Arrest of Swiss Freeport Owner Yves Bouvier Over Art Fraud Ring Rocks Art World

Swiss businessman Yves Bouvier, the head of art storage, shipping, and servicing company Natural Le Coultre, as well as the Geneva, Luxembourg, and Singapore freeports, has been arrested in Monaco on suspicion of defrauding art collectors.

Bouvier’s alleged victims are said to include a number of wealthy individuals in the US, Asia, and the UK, including Russian oligarch Dmitry Rybolovlev, owner of the Monaco football club. With a net worth estimated at $8.5 billion and an art collection that includes Picasso, Vincent van Gogh, Paul Gauguin, and Claude Monet, Rybolovlev is listed by Forbes as the world’s 160th wealthiest person—even after his ex-wife was awarded half of his fortune in their 2014 divorce settlement.

“After having worked for more than ten years with Mr Bouvier, the Rybolovlev family received some information about possible fraud and manipulation of prices on the art market by Mr.
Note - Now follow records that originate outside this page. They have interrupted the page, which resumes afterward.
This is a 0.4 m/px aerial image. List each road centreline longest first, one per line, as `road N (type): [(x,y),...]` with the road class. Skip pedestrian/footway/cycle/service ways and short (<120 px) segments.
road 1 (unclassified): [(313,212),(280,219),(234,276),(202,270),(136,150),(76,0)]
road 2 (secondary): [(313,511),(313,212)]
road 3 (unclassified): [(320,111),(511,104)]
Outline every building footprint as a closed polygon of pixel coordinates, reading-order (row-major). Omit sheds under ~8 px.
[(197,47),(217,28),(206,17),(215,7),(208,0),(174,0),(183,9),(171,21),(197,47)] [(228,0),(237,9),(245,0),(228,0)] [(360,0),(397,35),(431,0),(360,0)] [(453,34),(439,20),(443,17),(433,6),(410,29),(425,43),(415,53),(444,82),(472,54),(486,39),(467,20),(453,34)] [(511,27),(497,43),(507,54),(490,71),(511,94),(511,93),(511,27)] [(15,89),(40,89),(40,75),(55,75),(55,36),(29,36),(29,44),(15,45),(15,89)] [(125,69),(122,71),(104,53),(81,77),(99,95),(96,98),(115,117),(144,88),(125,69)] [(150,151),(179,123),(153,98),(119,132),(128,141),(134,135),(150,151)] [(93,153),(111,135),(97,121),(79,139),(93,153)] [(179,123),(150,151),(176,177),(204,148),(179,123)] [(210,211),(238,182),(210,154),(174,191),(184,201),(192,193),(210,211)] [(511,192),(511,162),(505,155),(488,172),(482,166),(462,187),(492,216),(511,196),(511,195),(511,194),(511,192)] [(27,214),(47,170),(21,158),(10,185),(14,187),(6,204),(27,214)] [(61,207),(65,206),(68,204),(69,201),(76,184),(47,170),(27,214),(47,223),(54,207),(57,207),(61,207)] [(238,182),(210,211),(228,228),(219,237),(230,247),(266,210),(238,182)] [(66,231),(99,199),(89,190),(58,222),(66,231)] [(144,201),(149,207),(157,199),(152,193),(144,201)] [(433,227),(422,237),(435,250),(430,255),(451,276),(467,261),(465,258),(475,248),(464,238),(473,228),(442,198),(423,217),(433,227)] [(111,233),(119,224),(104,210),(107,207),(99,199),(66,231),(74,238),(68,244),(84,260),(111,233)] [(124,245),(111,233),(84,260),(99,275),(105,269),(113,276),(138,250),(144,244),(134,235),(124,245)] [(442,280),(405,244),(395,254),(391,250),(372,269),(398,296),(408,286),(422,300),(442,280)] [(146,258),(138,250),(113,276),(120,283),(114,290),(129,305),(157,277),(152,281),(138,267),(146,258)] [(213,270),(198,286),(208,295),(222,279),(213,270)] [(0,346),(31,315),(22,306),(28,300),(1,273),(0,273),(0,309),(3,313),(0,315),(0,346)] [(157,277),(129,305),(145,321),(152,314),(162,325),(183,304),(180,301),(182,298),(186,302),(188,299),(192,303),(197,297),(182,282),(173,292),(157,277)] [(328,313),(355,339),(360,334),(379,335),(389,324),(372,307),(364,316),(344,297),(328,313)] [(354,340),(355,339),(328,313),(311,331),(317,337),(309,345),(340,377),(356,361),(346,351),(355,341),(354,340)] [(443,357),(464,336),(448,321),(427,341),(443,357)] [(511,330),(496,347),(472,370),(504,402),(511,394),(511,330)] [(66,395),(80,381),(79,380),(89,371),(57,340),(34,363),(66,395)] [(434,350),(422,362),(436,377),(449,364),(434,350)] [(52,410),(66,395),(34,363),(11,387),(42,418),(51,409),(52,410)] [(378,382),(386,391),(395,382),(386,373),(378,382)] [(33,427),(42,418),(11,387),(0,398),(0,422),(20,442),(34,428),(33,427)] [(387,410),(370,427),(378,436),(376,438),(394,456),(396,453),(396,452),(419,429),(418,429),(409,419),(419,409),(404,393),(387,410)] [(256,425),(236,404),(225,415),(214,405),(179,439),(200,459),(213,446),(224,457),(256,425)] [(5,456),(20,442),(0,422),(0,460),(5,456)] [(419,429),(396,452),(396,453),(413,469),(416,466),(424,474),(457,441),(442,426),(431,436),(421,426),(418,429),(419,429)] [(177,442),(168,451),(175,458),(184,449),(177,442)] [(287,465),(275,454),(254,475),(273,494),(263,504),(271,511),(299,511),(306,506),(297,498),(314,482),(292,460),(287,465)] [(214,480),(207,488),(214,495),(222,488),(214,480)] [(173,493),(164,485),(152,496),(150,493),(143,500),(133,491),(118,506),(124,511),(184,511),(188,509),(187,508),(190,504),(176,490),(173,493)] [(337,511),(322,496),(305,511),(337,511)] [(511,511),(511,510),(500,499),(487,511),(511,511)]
Bouvier and his accomplices,” said Tetiana Bersheda, the Rybolovlev family lawyer, in a statement. The scope and all the victims of the fraudulent scheme created by Mr Bouvier have not yet been identified at this juncture,” the statement said. A source told the Telegraph the Rybolovlevs may be out tens of millions of euros.

Last year, Bouvier opened Le Freeport in Luxembourg (see “Le Freeport” Opens in Luxembourg). The freeports, which count the Nahmad family among their clients (see No, Helly Nahmad Is Not Hiding a $20 Million Nazi-Looted Modigliani), have come under fire for serving as tax havens that allow wealthy collectors to lock art away from the public view. Anne Klein of theater collective Richtung22, which put on a satirical play about the freeports, told the Independent, she was “appalled to see art being transformed into a mere item of speculation. Locked away in the freeport, art loses its purpose.” “It’s conspicuous consumption at its worst, the rich showing off to the rich, and it’s socially obnoxious,” added John Christensen of the Tax Justice Network.

Bouvier is also the backer for the Jean Nouvel-designed R4 art hub planned for Paris’s Île Seguin (see Paris Will Get €150 Million Jean Nouvel-designed Art Island).